Funds Disappoint Bank Broker/Dealers
March 5, 2001
Investors ran for cover during last year's fourth quarter, dampening the productivity of broker/dealers selling investment products through banks.
Bank broker/dealers averaged $19,737 a month in gross commissions on sales of financial products during the fourth quarter, a decline of 17 percent from the previous quarter and a 27 percent drop from the fourth quarter of 1999, according to Ken Kehrer Associates, an independent consulting firm in Princeton, N.J.
The fourth quarter represented the first time monthly commissions for broker/dealers sank below $20,000 since the first quarter of 1996, according to a report by the firm. The December average, $17,638, was the lowest since December 1997.
"Brokers working in banks had been improving every year so it's been a real setback to go back to 96," said Ken Kehrer, president of Ken Kehrer Associates.
Fourth quarter productivity levels represented a major setback in a year that began on a bullish note.
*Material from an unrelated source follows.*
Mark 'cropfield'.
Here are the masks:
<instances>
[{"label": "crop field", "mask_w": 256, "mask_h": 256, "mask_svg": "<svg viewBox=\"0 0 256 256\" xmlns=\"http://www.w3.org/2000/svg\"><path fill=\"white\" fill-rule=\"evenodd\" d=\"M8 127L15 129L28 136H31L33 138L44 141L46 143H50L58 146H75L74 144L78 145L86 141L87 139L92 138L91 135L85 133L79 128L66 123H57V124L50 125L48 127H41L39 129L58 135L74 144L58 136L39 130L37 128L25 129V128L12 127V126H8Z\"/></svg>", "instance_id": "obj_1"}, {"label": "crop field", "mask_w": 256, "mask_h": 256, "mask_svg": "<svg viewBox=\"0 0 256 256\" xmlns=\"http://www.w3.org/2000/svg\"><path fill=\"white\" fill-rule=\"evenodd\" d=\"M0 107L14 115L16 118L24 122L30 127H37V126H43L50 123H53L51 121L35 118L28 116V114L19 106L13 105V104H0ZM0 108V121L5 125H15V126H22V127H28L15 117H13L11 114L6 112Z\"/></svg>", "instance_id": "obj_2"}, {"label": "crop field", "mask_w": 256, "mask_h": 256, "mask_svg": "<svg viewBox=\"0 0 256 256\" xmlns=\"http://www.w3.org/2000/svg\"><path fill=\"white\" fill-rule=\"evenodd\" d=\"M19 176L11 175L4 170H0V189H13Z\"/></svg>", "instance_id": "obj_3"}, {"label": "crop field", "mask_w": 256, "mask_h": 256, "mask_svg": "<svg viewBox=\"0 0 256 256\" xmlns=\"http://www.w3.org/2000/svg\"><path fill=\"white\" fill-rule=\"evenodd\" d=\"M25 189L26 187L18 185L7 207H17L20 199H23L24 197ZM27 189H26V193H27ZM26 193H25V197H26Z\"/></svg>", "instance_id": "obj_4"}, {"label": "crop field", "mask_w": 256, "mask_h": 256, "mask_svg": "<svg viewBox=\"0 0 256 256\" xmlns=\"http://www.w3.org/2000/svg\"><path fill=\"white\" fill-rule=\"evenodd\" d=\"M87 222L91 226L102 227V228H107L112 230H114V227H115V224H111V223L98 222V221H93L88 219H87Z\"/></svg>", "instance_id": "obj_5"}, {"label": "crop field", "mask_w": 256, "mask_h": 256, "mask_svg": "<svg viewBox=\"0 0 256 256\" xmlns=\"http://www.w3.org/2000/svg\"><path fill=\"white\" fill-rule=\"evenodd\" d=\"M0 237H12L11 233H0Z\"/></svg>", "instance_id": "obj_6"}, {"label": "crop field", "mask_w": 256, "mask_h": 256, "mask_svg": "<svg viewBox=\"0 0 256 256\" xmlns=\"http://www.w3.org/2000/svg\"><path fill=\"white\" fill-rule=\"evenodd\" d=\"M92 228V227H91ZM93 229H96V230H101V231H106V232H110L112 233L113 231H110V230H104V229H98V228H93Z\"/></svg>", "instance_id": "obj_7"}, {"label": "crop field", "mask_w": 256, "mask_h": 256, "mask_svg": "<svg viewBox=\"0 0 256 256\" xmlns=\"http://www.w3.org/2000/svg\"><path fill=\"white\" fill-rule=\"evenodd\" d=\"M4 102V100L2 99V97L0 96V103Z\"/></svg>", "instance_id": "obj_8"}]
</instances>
After establishing a record-setting monthly average gross of $31,209 during the first quarter of the year, broker/dealers saw their monthly take decline for eight of the remaining nine months of the year, the firm found.
"It's been a real roller coaster for the broker/dealers," Kehrer said.
Licensed branch bankers selling financial products saw their gross commission revenue sink too. Their monthly gross for the fourth quarter was $1,418, down 24 percent from the previous quarter and 17 percent from the last quarter of 1999. Commissions from mutual fund sales in banks, a staple for broker/dealers in recent times, withered last year and for the first time since the 1980s, broker/dealers earned more from fixed annuity sales than from mutual fund sales, the report said.
"Revenues dropped for all products but for annuities, it dropped just a tad," said Kehrer. "Annuities have become a safe harbor in the face of market volatility."
They have also become a favorite of licensed branch bankers.
"Many banks have trained their bankers to sell fixed annuities because many brokers don't like to sell them," Kehrer said. "To the brokers, annuities aren't an investment. Investments have to do with the stock market."
The mix of financial products sold through banks is moving away from mutual funds and toward annuities and individual stocks and bonds, the report said.
Mutual fund sales accounted for 26 percent of broker/dealer revenues in the fourth quarter, a dip from 29 percent in the previous quarter and from more than 30 percent in the first two quarters of the year. The share of broker/dealer revenue attributed to variable annuities also slipped during the period. They accounted for 20 percent of broker/dealer revenue compared with 23 percent in both the third and fourth quarters. That represented a seven percent drop from the last quarter of 1999.
But the revenue share from fixed annuities increased slightly during the period, from 24 percent in the previous quarter to 27 percent in the last. Their contribution to broker/dealer revenues has been on the rise for seven of the past nine quarters. Seven quarters ago, in the second quarter of 1999, fixed annuity revenues accounted for only 18 percent of broker/dealers' revenues.
Although investors began shunning mutual funds sold through banks in the fourth quarter, they have not written off equity investing, according to the report. Broker/dealer revenues from general securities transactions rose to 11 percent during the fourth quarter from nine percent in the previous quarter and nine percent in the fourth quarter of 1999. In the past, volatile market conditions have driven bank investors away from all equity investing, the report said.
"But the latest market setback has had a quite different impact on investors who invest where they bank: they are shifting away from mutual funds toward individual securities trading," the report said. "This behavior seems to mirror the trends in the broader securities market."